EXCERPTED DATA:
....
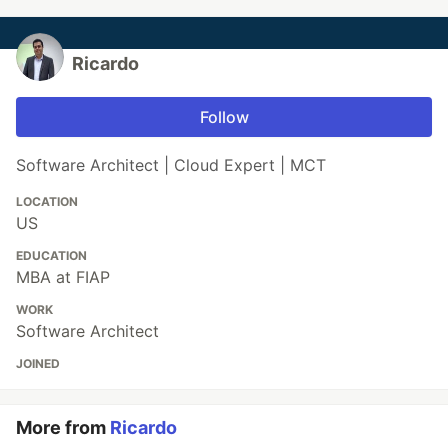
Ricardo
Follow
Software Architect | Cloud Expert | MCT
LOCATION
US
EDUCATION
MBA at FIAP
WORK
Software Architect
JOINED
More from
Ricardo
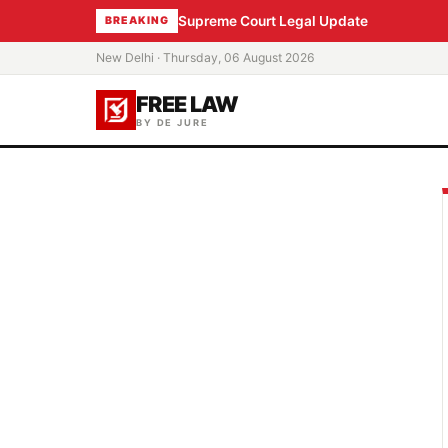
Supreme Court Legal Update
BREAKING
New Delhi · Thursday, 06 August 2026
FREE LAW
BY DE JURE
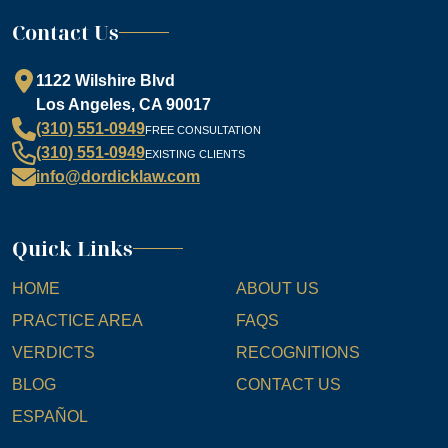
Contact Us
1122 Wilshire Blvd
Los Angeles, CA 90017
(310) 551-0949
FREE CONSULTATION
(310) 551-0949
EXISTING CLIENTS
info@dordicklaw.com
Quick Links
HOME
ABOUT US
PRACTICE AREA
FAQS
VERDICTS
RECOGNITIONS
BLOG
CONTACT US
ESPAÑOL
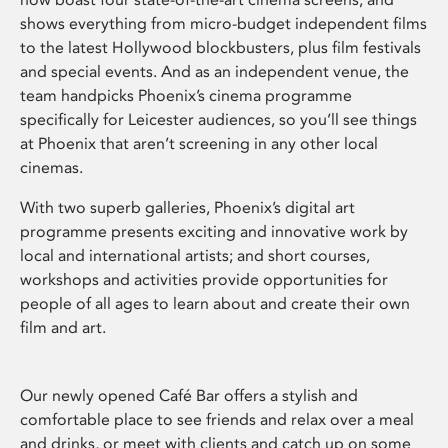
shows everything from micro-budget independent films
to the latest Hollywood blockbusters, plus film festivals
and special events. And as an independent venue, the
team handpicks Phoenix’s cinema programme
specifically for Leicester audiences, so you’ll see things
at Phoenix that aren’t screening in any other local
cinemas.
With two superb galleries, Phoenix’s digital art
programme presents exciting and innovative work by
local and international artists; and short courses,
workshops and activities provide opportunities for
people of all ages to learn about and create their own
film and art.
Our newly opened Café Bar offers a stylish and
comfortable place to see friends and relax over a meal
and drinks, or meet with clients and catch up on some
....
WHAT THE TASK ASKS: Transcribe the text of all the entries above line for line, with no changes. Leave out the pictures.

RESULT OF THIS EXERCISE:
Ricardo
Follow
Software Architect | Cloud Expert | MCT
LOCATION
US
EDUCATION
MBA at FIAP
WORK
Software Architect
JOINED
More from
Ricardo
Supreme Court Legal Update
BREAKING
New Delhi · Thursday, 06 August 2026
FREE LAW
BY DE JURE
Contact Us
1122 Wilshire Blvd
Los Angeles, CA 90017
(310) 551-0949
FREE CONSULTATION
(310) 551-0949
EXISTING CLIENTS
info@dordicklaw.com
Quick Links
HOME
ABOUT US
PRACTICE AREA
FAQS
VERDICTS
RECOGNITIONS
BLOG
CONTACT US
ESPAÑOL
shows everything from micro-budget independent films
to the latest Hollywood blockbusters, plus film festivals
and special events. And as an independent venue, the
team handpicks Phoenix’s cinema programme
specifically for Leicester audiences, so you’ll see things
at Phoenix that aren’t screening in any other local
cinemas.
With two superb galleries, Phoenix’s digital art
programme presents exciting and innovative work by
local and international artists; and short courses,
workshops and activities provide opportunities for
people of all ages to learn about and create their own
film and art.
Our newly opened Café Bar offers a stylish and
comfortable place to see friends and relax over a meal
and drinks, or meet with clients and catch up on some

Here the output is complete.